Her father was a fool, Conan thought, eyeing her curves. She was a woman made for more than bearing sons, though he did not doubt that whoever she was wed to would find the task of giving them to her a pleasurable one.

“Don’t be silly,” he told her gruffly. “You’d give joy to any man.”

“I would?” she breathed wonderingly. Her liquid eyes caressed his face, innocently, he was certain. “How,” she asked falteringly, “is a post horse ridden?”

He had to think to remember why she asked, and then he could barely suppress a smile. “Long and hard,” he said, “with little time for rest, if any.”

She went scarlet to the neck of her silken robe, and he chuckled. The girl blushed easily, and prettily.
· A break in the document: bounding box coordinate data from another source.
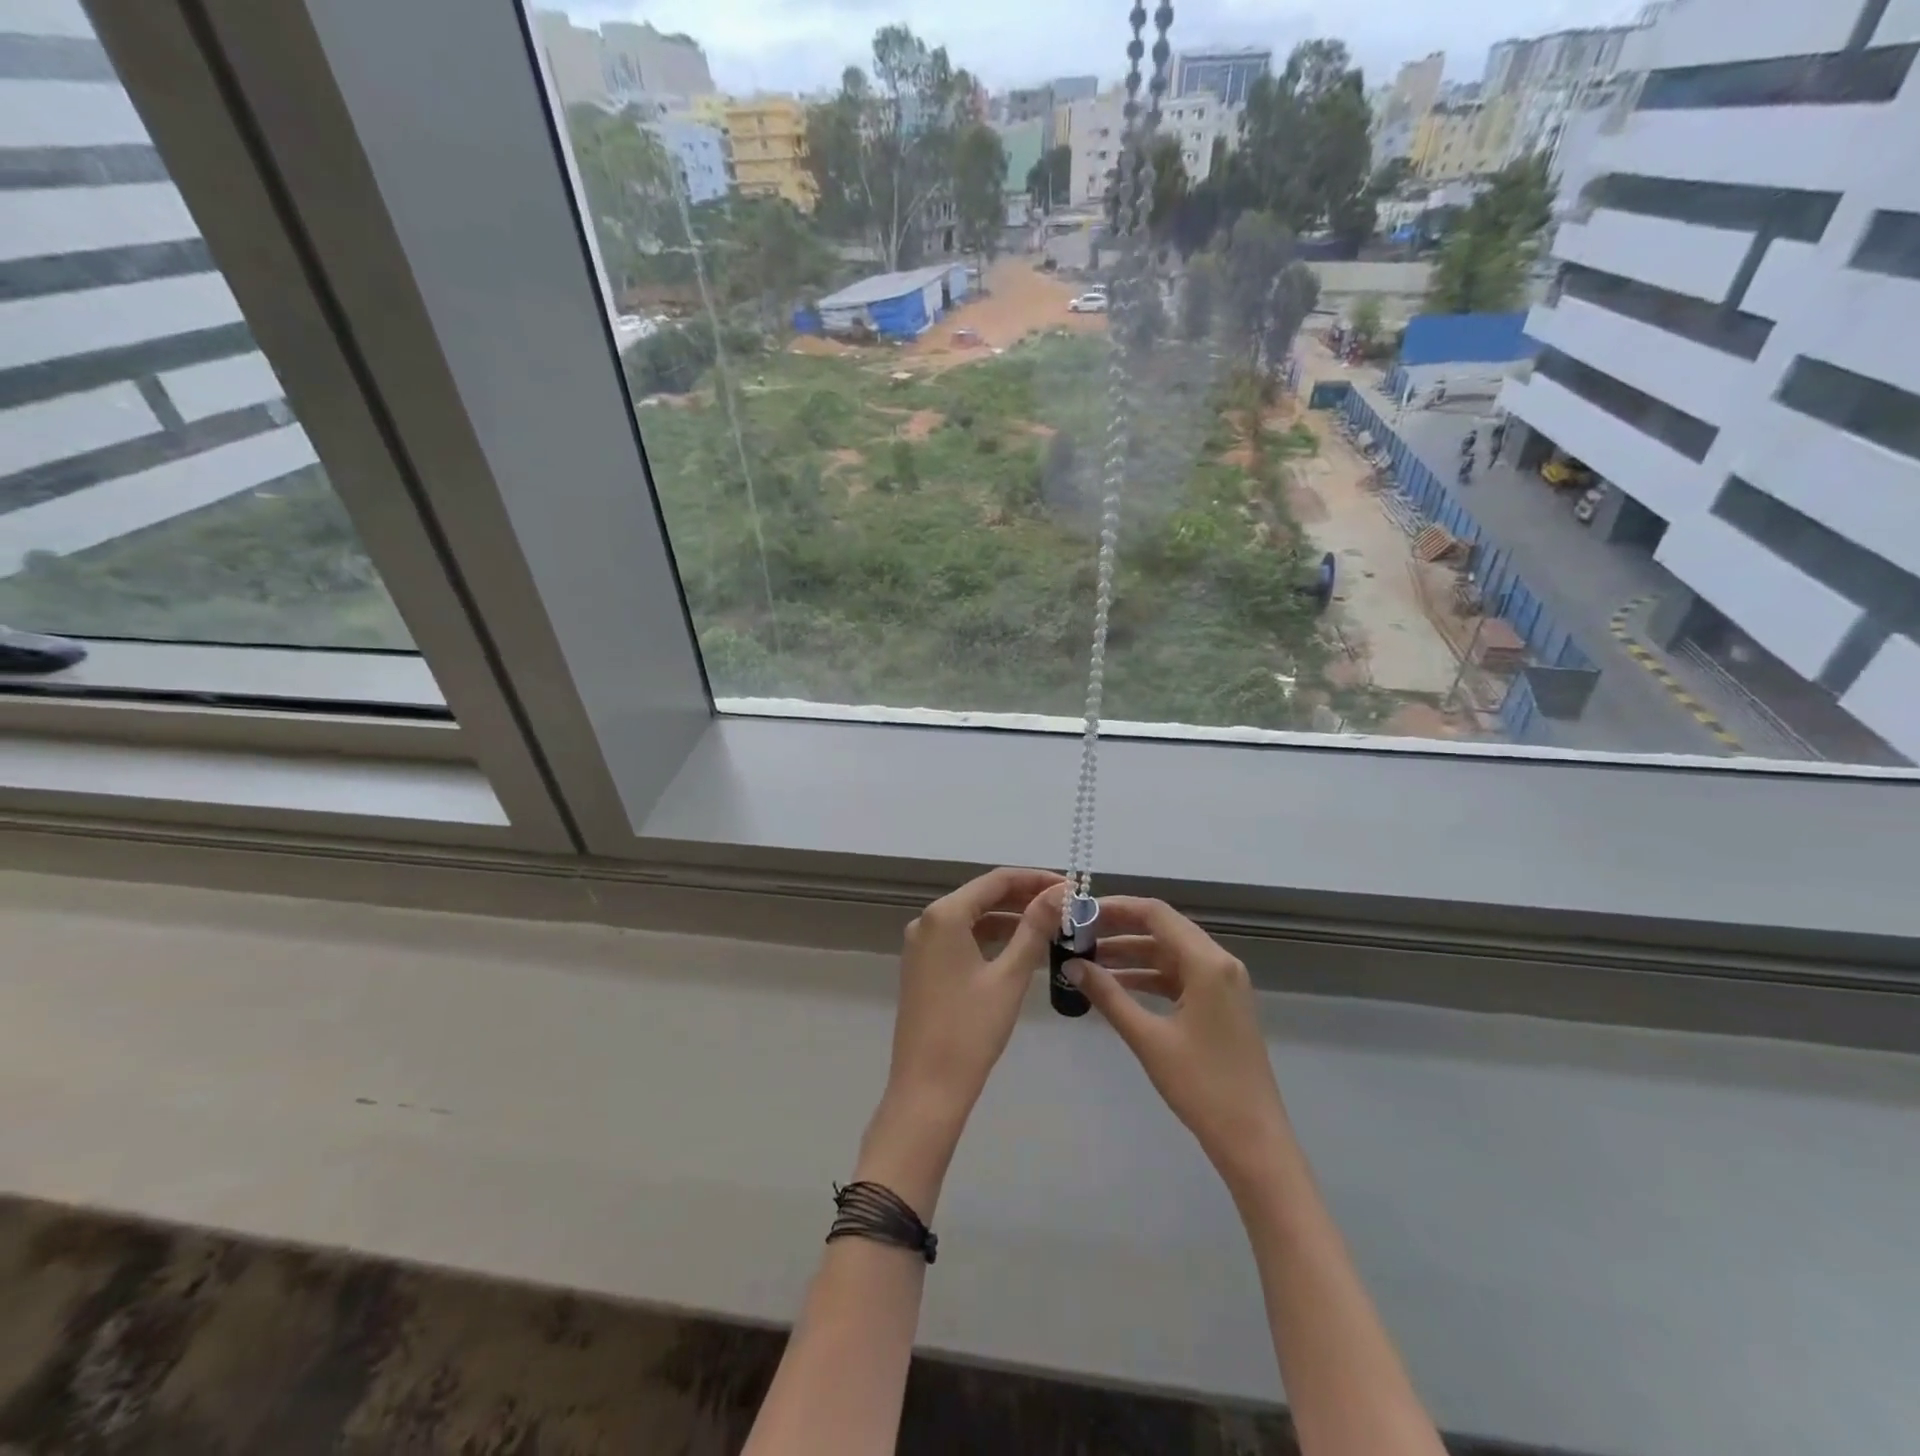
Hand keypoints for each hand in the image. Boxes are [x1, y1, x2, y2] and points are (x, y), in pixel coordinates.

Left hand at [883, 868, 1063, 1126]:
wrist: (927, 1089)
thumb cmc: (971, 1030)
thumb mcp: (1009, 976)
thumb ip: (1035, 928)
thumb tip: (1060, 893)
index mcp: (944, 915)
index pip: (996, 880)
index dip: (1035, 879)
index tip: (1070, 887)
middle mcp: (927, 922)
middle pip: (983, 896)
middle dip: (1024, 898)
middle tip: (1066, 906)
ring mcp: (922, 945)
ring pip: (973, 918)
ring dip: (1010, 918)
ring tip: (1051, 925)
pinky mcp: (924, 967)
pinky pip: (962, 939)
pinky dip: (991, 939)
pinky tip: (1020, 948)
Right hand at [1066, 897, 1289, 1193]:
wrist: (1253, 1139)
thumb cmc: (1201, 1085)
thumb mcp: (1148, 1038)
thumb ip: (1108, 995)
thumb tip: (1072, 964)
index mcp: (1207, 963)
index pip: (1156, 914)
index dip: (1116, 907)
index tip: (1080, 912)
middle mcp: (1219, 963)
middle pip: (1163, 928)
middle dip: (1120, 928)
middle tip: (1079, 933)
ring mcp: (1224, 984)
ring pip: (1170, 953)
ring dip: (1133, 954)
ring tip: (1089, 959)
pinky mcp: (1221, 1004)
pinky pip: (1180, 976)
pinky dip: (1149, 976)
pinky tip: (1117, 986)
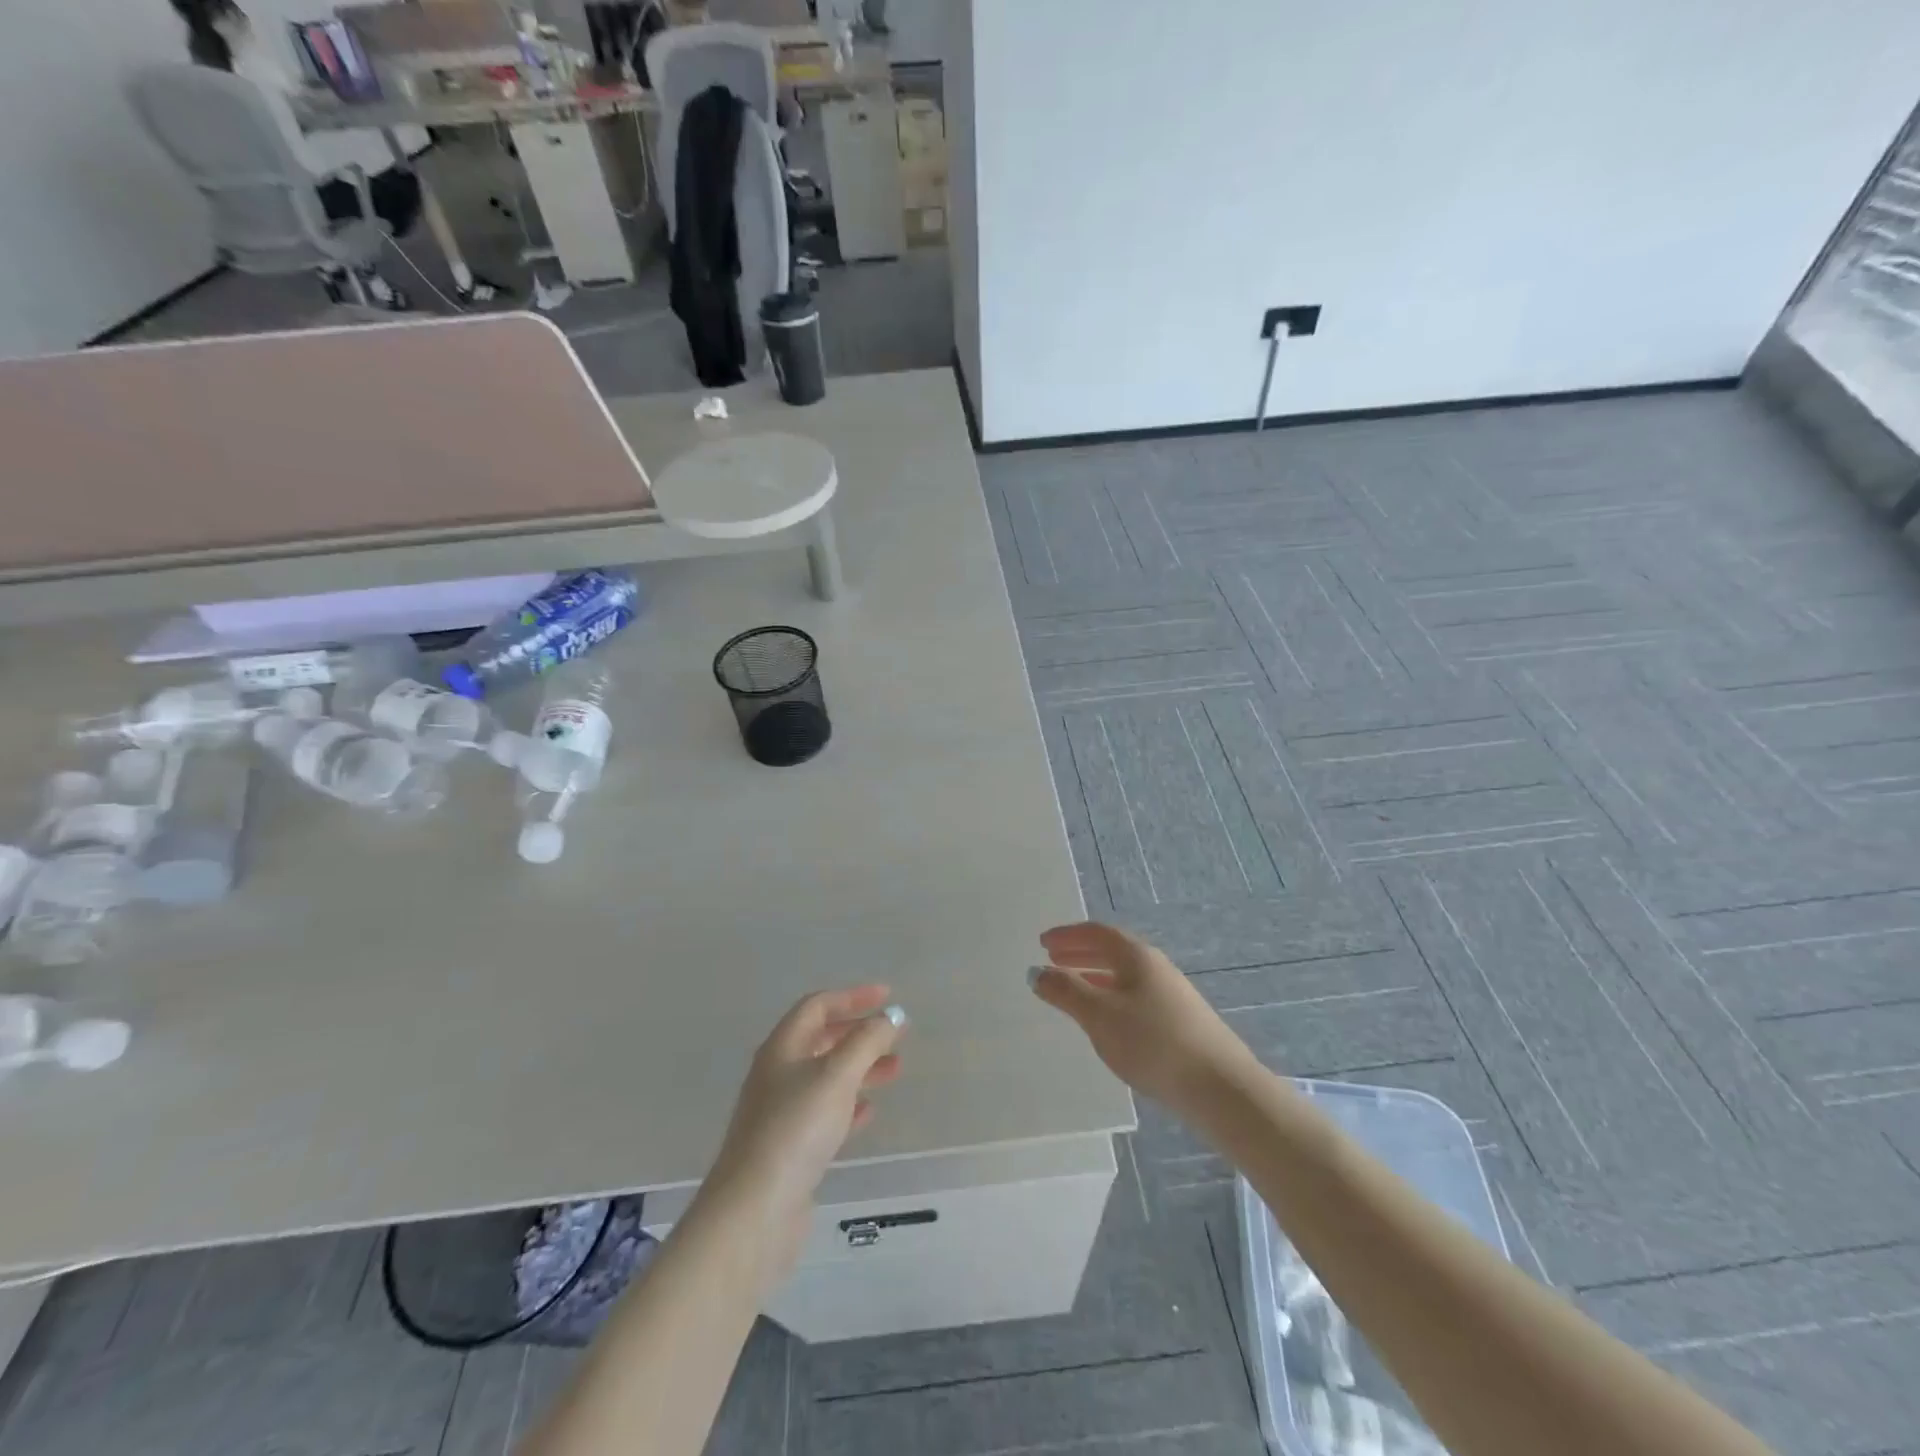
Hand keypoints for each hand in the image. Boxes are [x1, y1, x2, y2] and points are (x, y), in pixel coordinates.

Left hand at [702, 986, 904, 1282]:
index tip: (888, 997)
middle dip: (859, 1033)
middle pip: (821, 1039)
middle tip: (896, 1035)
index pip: (817, 1006)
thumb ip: (867, 1041)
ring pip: (826, 1076)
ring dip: (860, 1068)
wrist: (754, 1211)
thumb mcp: (837, 1075)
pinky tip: (869, 1111)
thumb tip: (891, 1016)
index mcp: (782, 1047)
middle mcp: (777, 1073)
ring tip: (895, 1070)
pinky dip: (849, 1104)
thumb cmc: (796, 1129)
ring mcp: (781, 1112)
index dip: (852, 997)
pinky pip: (824, 1112)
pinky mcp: (789, 1148)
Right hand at [1031, 922, 1258, 1116]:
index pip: (1097, 933)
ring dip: (1094, 975)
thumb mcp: (1100, 1016)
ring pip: (1123, 975)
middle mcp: (1155, 967)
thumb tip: (1036, 971)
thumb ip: (1066, 991)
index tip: (1042, 943)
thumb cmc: (1153, 1043)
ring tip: (1071, 987)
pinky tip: (1106, 1020)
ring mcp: (1171, 994)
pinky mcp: (1179, 1021)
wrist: (1220, 1087)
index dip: (1067, 935)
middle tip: (1053, 959)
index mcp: (1137, 956)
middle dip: (1079, 953)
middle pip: (1112, 951)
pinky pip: (1134, 995)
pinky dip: (1110, 996)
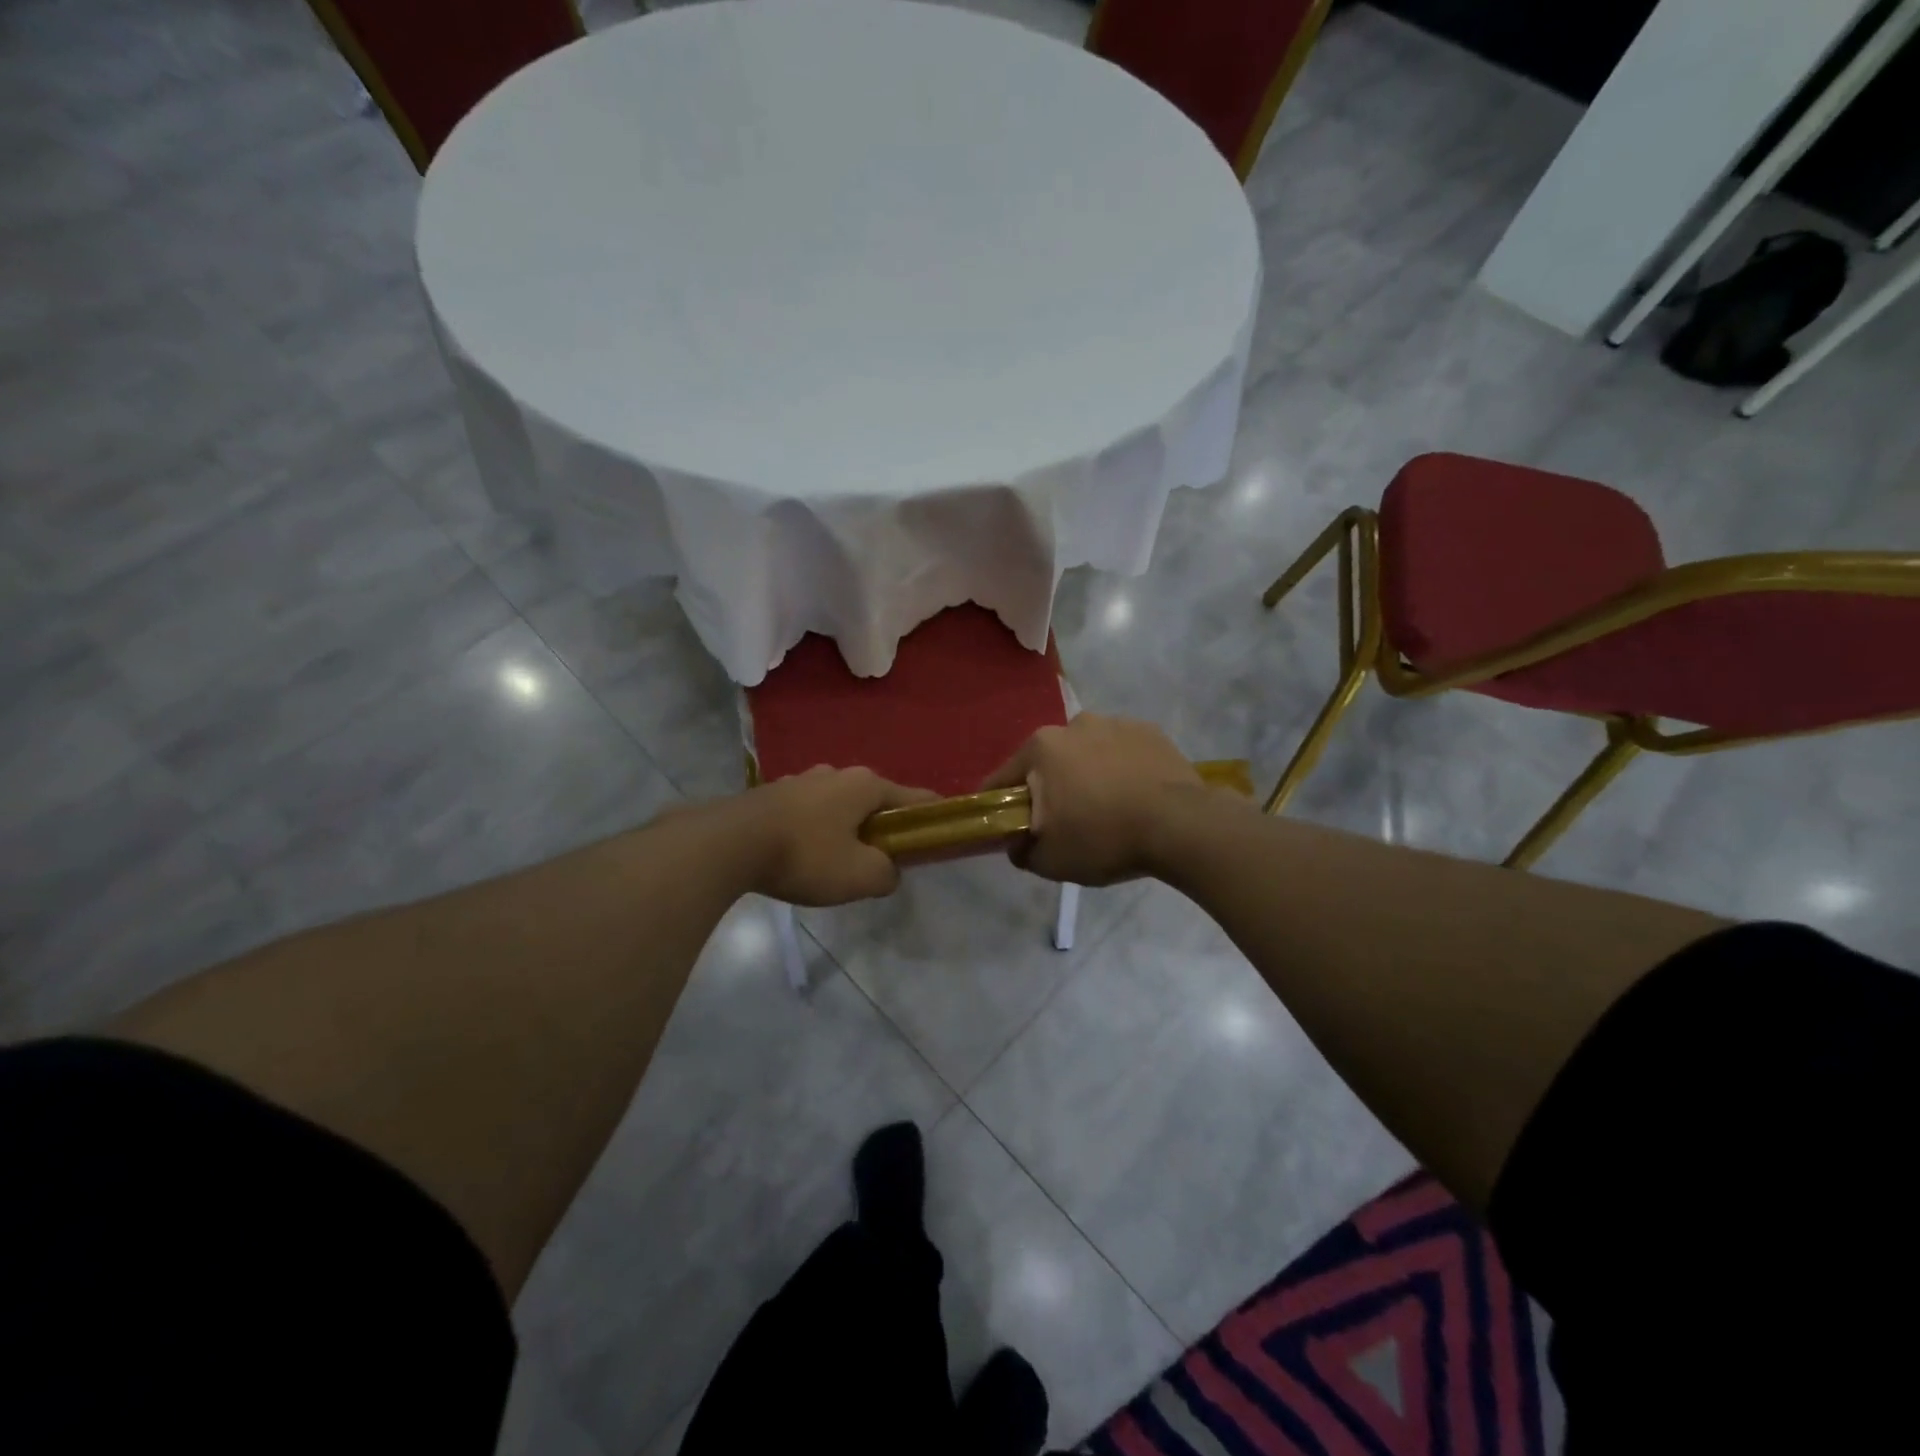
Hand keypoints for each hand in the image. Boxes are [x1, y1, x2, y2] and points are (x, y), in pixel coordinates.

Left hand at [732, 766, 935, 906]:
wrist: (728, 844)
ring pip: (839, 806)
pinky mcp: (773, 794)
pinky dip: (816, 831)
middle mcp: (837, 773)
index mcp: (866, 784)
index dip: (931, 818)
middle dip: (883, 829)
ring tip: (838, 862)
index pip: (915, 798)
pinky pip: (809, 812)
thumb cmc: (805, 855)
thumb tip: (888, 871)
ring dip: (846, 829)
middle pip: (875, 802)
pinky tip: (803, 855)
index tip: (937, 839)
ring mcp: (802, 780)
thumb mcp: (859, 876)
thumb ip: (887, 874)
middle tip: (880, 862)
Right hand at [981, 714, 1209, 885]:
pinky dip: (1122, 769)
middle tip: (1066, 822)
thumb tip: (1018, 842)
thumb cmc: (1104, 838)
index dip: (1000, 805)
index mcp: (1041, 748)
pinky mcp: (1150, 731)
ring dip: (1088, 774)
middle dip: (1050, 787)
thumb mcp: (1049, 861)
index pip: (1003, 779)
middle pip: (1048, 762)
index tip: (1009, 826)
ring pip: (1087, 753)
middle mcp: (1074, 725)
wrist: (1181, 826)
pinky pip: (1123, 752)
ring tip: (1108, 808)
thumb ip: (1021, 850)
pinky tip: (1135, 796)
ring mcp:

“What is your name, little one?”

“Yasbet. My father calls me Yasbet.” She looked past him to the street beyond, where pushcarts rumbled by. “Do you think the casket, at least, would be there if we went back? It belonged to my mother, and Fatima will be furious at its loss. More furious than for the jewels, though she’ll be mad enough at those.”

He shook his head. “That casket has changed hands at least twice by now, for money or blood. And the jewels as well. Who is Fatima?”